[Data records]

↓

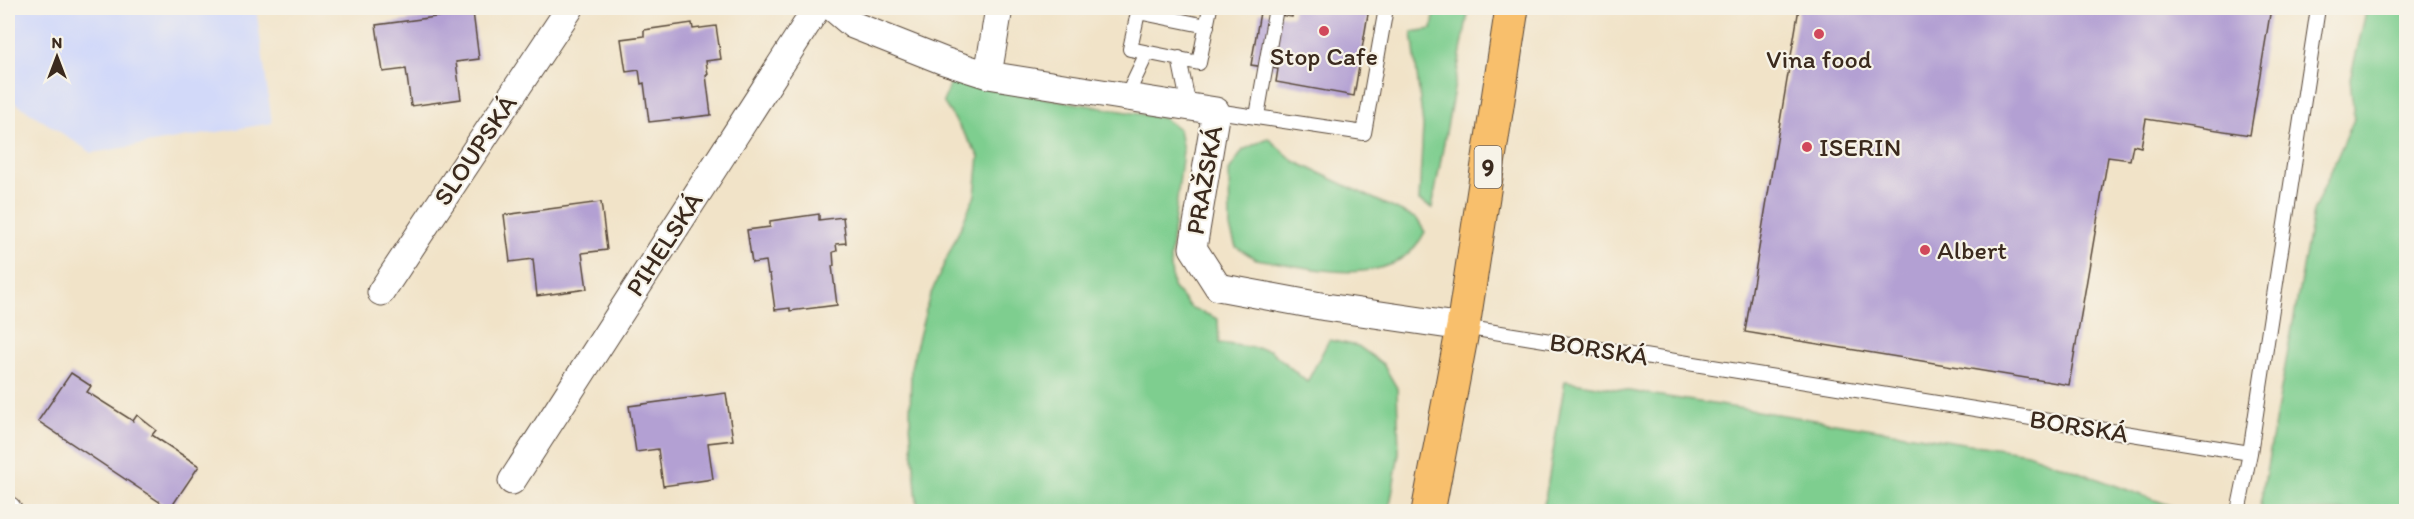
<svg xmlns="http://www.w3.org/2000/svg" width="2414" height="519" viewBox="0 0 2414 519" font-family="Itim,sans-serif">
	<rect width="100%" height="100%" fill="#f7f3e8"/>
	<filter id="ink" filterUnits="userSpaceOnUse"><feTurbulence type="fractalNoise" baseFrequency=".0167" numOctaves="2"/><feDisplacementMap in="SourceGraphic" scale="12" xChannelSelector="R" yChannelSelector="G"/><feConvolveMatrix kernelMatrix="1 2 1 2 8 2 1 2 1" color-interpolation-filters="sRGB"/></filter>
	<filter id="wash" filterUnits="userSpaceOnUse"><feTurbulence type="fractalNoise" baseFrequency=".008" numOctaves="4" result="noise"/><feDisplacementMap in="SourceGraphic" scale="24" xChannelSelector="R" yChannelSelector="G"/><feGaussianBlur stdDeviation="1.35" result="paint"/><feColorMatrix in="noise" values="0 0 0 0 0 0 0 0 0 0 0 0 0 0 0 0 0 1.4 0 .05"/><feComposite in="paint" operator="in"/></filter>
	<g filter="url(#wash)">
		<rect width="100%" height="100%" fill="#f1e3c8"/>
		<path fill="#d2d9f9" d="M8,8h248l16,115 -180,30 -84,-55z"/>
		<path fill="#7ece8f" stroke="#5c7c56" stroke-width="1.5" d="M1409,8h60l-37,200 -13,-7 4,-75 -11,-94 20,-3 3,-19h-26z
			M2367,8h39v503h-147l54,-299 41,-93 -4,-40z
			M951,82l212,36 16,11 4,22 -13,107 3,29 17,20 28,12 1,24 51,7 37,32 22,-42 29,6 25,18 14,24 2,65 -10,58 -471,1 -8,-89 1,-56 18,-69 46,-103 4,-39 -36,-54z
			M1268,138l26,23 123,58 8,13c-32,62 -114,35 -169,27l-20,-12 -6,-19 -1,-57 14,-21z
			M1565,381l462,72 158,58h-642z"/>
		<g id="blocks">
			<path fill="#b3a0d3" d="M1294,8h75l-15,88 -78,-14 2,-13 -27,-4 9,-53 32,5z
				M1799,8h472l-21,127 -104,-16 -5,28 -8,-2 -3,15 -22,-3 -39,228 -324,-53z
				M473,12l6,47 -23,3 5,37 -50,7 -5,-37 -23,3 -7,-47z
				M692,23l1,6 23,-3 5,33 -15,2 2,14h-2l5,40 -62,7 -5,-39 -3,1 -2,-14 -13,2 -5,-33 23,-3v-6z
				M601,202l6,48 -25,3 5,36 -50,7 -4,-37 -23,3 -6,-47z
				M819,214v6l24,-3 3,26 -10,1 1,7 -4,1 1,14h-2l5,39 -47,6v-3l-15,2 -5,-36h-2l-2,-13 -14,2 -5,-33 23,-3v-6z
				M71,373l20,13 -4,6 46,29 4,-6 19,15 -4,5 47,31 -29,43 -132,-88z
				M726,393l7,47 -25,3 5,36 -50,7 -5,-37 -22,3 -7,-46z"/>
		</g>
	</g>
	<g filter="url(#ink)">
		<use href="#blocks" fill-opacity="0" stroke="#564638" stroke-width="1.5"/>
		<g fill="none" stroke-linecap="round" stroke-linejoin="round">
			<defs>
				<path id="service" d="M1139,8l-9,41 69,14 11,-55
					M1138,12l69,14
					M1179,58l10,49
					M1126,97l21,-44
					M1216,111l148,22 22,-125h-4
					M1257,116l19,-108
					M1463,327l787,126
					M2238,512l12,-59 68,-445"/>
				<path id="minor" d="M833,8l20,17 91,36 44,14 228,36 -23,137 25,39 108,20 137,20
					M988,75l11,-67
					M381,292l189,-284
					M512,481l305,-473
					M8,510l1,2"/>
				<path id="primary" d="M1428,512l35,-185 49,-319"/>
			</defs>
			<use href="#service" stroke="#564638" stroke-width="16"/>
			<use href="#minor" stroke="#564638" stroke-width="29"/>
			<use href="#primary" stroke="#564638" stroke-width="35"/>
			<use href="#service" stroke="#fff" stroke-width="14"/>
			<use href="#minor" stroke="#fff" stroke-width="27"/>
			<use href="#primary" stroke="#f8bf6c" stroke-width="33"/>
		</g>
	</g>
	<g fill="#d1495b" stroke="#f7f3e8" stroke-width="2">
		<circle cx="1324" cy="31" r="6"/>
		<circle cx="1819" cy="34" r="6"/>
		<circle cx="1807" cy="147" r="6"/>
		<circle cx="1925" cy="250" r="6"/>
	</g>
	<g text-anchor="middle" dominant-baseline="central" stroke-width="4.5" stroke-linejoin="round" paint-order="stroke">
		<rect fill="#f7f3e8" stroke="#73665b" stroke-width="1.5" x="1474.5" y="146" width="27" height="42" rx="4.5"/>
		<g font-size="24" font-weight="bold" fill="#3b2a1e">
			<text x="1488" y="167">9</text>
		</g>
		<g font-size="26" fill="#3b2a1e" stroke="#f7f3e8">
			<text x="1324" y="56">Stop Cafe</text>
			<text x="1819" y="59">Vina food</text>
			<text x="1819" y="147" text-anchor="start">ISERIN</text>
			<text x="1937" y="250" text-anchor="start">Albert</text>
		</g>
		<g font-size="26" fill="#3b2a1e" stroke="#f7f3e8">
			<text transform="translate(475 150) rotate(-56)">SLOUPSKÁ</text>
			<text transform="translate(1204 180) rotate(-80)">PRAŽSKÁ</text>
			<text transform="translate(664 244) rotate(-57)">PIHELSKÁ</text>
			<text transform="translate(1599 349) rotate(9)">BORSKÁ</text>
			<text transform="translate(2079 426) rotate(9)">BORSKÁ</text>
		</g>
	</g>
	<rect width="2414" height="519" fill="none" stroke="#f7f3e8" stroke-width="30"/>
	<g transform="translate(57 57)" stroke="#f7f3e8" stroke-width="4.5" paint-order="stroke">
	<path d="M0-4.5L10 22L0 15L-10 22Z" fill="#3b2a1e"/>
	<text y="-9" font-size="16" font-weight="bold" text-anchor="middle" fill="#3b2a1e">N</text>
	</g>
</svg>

↑
↓

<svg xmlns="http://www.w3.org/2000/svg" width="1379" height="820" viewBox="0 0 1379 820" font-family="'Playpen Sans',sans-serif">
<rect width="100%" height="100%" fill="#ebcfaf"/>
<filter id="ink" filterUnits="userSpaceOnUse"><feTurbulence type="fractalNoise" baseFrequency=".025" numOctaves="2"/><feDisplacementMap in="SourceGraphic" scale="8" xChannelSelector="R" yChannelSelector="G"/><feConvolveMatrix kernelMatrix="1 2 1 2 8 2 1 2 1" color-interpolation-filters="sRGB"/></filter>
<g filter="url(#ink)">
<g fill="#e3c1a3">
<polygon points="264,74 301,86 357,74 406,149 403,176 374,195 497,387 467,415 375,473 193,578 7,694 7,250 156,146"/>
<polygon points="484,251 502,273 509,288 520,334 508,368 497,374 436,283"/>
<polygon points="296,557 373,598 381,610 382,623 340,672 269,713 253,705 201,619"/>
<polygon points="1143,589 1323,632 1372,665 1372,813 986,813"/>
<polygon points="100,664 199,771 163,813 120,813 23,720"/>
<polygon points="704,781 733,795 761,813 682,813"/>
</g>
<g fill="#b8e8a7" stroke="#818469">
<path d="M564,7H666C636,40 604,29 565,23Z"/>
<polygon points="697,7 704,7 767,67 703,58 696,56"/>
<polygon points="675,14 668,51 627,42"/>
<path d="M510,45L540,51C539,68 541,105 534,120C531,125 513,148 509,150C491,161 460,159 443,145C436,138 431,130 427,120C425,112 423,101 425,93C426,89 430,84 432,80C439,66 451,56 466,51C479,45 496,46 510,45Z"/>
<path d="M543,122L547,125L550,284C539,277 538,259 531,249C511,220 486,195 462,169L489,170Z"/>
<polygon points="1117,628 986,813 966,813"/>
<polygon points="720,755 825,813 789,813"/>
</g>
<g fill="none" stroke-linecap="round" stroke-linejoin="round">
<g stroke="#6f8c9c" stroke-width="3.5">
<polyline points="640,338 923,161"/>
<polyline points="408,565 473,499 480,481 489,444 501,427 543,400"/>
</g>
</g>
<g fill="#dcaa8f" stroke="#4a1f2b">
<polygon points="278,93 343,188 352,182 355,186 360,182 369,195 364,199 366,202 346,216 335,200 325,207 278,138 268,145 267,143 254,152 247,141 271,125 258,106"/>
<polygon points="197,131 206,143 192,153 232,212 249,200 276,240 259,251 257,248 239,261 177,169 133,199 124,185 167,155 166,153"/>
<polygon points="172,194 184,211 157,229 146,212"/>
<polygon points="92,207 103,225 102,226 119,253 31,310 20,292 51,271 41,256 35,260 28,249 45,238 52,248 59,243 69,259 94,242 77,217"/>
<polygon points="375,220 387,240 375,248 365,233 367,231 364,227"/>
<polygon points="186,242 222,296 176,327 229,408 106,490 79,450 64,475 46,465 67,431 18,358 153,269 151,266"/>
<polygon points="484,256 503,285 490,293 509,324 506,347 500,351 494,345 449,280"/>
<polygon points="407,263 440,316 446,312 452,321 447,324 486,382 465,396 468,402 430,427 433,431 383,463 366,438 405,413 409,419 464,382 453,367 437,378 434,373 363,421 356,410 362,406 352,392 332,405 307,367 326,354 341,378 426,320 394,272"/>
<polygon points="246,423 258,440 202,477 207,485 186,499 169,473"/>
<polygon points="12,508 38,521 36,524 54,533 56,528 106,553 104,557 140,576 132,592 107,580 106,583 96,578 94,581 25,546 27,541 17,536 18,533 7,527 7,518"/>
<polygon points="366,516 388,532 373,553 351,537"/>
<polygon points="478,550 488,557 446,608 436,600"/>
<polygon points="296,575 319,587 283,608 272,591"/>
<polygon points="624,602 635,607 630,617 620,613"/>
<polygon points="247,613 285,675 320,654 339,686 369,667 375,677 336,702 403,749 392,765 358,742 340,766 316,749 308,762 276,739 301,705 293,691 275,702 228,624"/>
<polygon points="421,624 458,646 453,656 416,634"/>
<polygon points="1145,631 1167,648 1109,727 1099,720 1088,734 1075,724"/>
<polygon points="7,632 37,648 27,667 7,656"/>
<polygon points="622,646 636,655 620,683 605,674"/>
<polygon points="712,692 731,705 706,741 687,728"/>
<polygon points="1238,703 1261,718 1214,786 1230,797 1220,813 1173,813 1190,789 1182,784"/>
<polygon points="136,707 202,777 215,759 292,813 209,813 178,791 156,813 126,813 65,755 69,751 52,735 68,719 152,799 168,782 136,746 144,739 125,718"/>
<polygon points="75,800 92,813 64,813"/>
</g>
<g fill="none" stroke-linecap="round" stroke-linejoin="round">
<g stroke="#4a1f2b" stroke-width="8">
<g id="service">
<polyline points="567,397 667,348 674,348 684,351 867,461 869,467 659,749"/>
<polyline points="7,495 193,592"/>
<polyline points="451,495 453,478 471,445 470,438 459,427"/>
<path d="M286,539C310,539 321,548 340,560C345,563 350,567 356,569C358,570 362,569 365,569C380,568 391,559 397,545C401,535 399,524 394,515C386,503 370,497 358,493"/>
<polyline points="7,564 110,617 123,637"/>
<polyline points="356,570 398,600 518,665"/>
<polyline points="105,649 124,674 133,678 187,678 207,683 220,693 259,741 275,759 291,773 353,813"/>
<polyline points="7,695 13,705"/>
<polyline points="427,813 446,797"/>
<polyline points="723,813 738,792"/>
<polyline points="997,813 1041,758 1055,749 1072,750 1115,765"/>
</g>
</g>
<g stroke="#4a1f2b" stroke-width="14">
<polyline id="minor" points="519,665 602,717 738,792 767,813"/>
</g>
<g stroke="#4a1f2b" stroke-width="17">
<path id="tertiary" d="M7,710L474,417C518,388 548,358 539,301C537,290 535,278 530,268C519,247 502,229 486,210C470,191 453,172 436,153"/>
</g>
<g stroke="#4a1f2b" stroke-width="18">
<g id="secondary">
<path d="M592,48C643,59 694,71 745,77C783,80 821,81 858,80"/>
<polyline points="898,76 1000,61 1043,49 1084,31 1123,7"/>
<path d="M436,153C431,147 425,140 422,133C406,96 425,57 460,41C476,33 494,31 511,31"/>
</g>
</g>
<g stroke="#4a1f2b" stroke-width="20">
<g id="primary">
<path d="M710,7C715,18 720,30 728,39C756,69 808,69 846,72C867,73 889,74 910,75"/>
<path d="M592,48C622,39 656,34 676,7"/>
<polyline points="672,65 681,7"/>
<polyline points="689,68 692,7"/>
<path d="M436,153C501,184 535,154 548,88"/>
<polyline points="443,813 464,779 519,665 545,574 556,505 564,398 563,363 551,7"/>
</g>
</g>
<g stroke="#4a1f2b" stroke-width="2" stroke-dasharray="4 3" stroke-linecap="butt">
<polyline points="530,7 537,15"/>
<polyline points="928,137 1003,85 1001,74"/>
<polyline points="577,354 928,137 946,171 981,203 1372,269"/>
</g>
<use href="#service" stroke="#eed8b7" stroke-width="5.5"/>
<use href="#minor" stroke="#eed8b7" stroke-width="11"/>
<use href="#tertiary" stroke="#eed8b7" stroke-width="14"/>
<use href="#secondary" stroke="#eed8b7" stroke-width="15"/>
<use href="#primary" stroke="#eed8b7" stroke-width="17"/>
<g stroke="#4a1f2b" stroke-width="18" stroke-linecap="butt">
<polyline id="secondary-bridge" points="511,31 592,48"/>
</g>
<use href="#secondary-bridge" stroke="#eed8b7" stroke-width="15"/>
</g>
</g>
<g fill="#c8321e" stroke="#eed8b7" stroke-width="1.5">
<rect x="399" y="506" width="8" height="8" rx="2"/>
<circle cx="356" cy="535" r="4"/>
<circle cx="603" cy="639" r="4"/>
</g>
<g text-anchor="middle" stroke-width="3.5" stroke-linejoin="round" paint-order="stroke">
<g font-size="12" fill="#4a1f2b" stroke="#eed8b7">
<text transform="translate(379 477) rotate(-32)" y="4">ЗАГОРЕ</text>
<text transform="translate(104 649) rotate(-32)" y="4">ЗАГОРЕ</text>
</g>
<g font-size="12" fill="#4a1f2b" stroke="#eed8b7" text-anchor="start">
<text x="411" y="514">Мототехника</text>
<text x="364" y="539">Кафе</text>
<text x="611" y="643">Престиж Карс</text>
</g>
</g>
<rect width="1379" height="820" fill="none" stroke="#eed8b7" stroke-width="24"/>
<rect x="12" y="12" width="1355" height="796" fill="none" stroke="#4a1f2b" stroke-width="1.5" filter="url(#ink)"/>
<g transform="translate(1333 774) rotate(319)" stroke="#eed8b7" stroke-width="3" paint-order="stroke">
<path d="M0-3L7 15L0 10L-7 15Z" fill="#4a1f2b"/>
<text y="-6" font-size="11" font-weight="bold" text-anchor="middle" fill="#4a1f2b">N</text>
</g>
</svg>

↑
↓

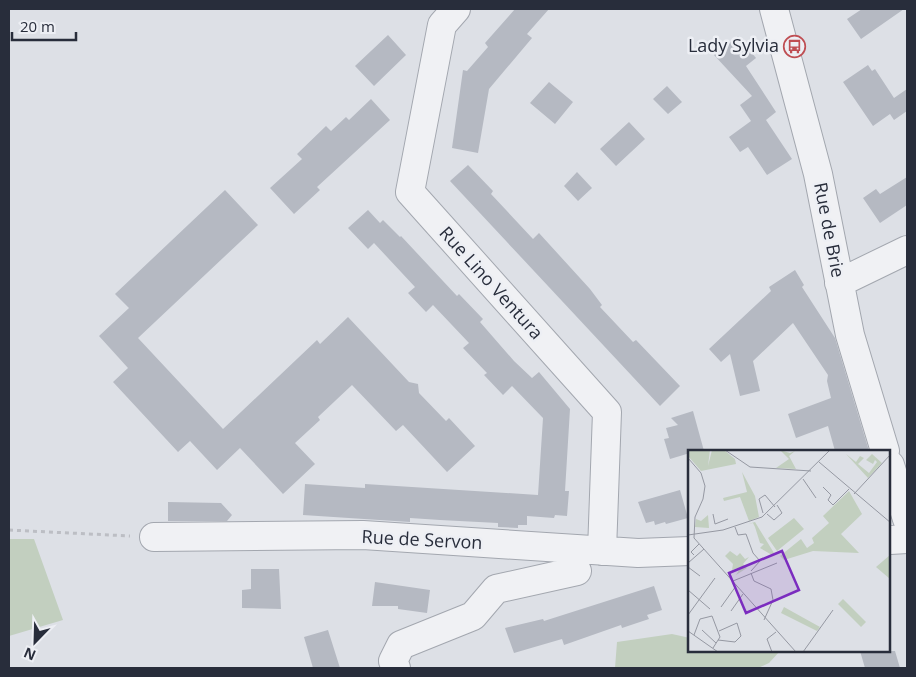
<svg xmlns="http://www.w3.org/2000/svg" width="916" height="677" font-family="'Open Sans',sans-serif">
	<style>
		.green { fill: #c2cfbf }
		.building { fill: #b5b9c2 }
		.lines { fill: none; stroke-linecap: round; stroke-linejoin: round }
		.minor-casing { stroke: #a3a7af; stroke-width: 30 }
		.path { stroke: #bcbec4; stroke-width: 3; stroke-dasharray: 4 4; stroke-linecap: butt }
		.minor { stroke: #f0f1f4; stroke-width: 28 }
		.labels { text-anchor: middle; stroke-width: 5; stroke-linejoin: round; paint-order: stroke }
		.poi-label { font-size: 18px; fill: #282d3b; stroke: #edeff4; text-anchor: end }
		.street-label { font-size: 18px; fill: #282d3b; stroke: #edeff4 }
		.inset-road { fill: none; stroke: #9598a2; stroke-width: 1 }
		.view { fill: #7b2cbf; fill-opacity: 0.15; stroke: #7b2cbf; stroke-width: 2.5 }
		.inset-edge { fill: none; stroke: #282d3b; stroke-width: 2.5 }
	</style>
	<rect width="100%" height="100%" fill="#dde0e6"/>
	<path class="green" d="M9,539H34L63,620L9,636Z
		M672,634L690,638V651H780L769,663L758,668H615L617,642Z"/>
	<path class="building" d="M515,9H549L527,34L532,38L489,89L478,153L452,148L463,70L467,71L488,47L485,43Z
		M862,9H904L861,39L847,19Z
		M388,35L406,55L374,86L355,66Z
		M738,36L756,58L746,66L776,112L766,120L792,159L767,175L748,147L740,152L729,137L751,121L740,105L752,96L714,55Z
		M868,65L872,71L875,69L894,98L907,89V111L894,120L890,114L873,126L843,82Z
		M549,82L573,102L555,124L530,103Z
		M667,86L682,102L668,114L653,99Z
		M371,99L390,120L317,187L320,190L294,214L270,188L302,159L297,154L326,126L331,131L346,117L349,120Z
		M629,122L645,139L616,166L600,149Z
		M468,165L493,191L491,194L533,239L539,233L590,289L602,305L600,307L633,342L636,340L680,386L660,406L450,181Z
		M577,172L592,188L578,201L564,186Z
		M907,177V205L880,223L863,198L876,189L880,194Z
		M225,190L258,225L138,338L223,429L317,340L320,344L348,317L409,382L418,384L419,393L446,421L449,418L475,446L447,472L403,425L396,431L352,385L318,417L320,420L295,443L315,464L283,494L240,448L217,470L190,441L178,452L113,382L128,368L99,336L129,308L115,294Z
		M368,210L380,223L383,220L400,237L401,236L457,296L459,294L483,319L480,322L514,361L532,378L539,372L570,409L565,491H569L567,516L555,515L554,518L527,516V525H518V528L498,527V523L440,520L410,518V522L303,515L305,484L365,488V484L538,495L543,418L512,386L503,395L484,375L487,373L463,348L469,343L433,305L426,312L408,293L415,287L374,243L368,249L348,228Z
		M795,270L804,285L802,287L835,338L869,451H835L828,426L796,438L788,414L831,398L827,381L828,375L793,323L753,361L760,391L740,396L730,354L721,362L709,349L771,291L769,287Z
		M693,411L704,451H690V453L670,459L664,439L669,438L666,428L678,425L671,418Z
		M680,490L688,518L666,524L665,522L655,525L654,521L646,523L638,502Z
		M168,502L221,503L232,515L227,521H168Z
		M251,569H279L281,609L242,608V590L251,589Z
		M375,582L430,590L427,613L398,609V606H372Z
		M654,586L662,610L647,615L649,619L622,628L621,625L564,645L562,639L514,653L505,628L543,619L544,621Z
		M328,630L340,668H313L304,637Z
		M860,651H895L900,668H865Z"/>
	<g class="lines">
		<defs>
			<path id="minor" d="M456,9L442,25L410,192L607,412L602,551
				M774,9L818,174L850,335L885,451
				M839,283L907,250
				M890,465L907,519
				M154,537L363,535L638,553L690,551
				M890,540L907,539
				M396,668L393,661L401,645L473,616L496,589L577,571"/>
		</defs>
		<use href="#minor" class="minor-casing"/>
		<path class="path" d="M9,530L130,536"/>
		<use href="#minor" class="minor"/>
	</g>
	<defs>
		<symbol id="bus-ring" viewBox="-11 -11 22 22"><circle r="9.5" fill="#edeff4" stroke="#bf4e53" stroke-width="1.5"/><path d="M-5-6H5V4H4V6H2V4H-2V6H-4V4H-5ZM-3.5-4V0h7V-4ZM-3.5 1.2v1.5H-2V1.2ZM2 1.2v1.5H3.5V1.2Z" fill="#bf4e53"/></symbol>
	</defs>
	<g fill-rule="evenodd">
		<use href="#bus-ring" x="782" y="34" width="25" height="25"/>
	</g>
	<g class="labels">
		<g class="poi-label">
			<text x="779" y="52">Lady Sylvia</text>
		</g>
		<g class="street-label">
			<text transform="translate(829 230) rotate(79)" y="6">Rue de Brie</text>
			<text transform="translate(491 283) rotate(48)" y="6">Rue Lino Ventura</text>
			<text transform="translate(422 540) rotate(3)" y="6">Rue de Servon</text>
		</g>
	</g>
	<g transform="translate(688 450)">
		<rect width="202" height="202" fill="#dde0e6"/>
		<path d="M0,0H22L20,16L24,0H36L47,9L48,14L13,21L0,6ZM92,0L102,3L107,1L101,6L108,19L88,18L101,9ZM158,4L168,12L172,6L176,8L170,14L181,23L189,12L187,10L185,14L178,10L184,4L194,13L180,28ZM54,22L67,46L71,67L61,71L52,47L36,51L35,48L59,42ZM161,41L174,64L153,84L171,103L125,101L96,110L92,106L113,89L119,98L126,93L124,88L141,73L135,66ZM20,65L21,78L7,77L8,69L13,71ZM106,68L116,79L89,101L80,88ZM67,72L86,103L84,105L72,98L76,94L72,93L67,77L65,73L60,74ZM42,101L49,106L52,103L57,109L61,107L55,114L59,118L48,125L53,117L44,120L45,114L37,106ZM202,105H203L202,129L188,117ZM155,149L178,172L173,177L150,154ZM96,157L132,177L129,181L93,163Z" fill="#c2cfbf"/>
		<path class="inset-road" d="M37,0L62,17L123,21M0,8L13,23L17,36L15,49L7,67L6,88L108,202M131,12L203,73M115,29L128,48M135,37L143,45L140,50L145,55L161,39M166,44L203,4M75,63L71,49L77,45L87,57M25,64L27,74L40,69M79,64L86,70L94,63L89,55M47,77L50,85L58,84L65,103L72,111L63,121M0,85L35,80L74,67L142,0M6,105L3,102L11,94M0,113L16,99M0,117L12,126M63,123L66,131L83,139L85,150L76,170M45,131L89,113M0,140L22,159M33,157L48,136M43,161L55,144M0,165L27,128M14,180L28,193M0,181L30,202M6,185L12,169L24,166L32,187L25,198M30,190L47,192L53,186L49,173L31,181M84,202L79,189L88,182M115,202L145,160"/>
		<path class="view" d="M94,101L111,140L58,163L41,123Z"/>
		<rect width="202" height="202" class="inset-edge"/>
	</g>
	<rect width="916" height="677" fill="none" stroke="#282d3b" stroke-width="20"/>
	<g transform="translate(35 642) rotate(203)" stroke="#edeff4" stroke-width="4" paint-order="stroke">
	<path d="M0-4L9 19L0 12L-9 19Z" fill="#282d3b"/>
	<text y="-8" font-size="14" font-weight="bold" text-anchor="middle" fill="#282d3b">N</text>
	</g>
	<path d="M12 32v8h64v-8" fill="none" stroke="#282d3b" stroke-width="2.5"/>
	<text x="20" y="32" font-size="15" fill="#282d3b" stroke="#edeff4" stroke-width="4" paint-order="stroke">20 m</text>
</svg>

↑

» **WHAT IS BEING ASKED**: Find and copy every line in the entries above where the string "yChannelSelector" occurs.

» **ANSWER TO THE EXERCISE**:
	<filter id="ink" filterUnits="userSpaceOnUse"><feTurbulence type="fractalNoise" baseFrequency=".0167" numOctaves="2"/><feDisplacementMap in="SourceGraphic" scale="12" xChannelSelector="R" yChannelSelector="G"/><feConvolveMatrix kernelMatrix="1 2 1 2 8 2 1 2 1" color-interpolation-filters="sRGB"/></filter>
	<filter id="wash" filterUnits="userSpaceOnUse"><feTurbulence type="fractalNoise" baseFrequency=".008" numOctaves="4" result="noise"/><feDisplacementMap in="SourceGraphic" scale="24" xChannelSelector="R" yChannelSelector="G"/><feGaussianBlur stdDeviation="1.35" result="paint"/><feColorMatrix in="noise" values="0 0 0 0 0 0 0 0 0 0 0 0 0 0 0 0 0 1.4 0 .05"/><feComposite in="paint" operator="in"/></filter>
<filter id="ink" filterUnits="userSpaceOnUse"><feTurbulence type="fractalNoise" baseFrequency=".025" numOctaves="2"/><feDisplacementMap in="SourceGraphic" scale="8" xChannelSelector="R" yChannelSelector="G"/><feConvolveMatrix kernelMatrix="1 2 1 2 8 2 1 2 1" color-interpolation-filters="sRGB"/></filter>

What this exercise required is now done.